### Directions for this task
Looking only at the lines below that contain "lost", give the number of them and no other text.

### Exercise input
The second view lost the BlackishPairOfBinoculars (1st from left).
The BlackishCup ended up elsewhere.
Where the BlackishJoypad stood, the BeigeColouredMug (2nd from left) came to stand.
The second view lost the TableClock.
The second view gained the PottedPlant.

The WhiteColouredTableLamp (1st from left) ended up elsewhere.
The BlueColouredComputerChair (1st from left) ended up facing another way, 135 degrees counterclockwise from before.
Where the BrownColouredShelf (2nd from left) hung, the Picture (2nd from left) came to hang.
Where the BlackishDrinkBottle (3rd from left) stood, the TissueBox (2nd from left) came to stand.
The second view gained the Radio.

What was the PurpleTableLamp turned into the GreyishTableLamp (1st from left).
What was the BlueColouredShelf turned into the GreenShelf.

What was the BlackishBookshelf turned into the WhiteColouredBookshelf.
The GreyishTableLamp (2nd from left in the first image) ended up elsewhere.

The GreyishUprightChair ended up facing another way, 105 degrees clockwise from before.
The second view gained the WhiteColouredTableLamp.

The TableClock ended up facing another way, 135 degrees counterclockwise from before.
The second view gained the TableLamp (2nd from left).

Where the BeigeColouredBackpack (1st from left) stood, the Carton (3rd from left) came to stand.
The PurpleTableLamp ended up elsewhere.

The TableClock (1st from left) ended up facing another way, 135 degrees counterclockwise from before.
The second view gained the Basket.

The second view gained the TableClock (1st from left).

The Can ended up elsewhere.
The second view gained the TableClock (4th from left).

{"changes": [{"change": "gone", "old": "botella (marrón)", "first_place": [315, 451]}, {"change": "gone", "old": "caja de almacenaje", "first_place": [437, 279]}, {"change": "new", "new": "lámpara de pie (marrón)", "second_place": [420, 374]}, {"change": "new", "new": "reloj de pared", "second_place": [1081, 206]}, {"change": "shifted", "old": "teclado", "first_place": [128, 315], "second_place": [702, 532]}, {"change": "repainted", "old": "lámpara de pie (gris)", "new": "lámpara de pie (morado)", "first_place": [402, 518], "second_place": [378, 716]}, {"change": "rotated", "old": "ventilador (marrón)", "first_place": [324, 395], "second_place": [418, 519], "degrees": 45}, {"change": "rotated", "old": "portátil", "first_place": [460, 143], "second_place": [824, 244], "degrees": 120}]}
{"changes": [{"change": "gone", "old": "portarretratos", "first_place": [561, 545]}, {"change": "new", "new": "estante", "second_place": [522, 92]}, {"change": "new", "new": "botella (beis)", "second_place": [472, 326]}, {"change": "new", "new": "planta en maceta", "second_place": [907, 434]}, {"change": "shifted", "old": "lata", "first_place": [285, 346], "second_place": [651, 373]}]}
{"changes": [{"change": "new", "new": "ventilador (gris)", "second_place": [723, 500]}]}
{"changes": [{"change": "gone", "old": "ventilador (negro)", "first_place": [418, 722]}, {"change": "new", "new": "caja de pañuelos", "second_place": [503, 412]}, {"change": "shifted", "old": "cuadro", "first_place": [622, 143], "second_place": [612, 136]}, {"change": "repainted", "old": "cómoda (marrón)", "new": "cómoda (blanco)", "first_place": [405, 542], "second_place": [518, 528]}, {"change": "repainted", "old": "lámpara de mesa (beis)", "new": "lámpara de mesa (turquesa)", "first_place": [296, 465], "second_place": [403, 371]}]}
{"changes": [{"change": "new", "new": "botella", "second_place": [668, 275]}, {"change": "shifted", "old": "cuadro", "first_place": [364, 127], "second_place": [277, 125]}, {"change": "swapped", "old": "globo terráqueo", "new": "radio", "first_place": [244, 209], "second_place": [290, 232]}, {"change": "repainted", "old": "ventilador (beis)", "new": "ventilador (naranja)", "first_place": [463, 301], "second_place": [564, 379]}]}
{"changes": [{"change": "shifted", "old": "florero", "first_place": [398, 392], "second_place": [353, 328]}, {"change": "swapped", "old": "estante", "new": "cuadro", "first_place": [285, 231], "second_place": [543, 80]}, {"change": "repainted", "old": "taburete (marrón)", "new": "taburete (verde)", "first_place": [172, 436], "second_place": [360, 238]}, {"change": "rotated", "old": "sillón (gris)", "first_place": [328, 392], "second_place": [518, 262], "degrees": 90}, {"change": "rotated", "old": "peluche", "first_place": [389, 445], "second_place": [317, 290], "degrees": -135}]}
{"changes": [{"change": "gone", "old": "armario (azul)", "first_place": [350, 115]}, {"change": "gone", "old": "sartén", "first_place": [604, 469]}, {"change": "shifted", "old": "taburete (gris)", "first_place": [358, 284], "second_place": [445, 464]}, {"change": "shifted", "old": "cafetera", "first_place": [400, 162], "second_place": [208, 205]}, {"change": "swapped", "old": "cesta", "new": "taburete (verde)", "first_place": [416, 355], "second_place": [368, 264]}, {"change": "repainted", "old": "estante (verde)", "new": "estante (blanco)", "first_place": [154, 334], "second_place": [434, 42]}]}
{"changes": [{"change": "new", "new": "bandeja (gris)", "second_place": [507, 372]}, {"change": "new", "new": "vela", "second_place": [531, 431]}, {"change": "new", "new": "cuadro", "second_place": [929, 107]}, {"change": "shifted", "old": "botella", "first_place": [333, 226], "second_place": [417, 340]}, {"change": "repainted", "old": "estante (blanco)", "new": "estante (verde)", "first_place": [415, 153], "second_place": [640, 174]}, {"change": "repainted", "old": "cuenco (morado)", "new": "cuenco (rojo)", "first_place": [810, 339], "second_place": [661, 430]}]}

### Exercise solution
2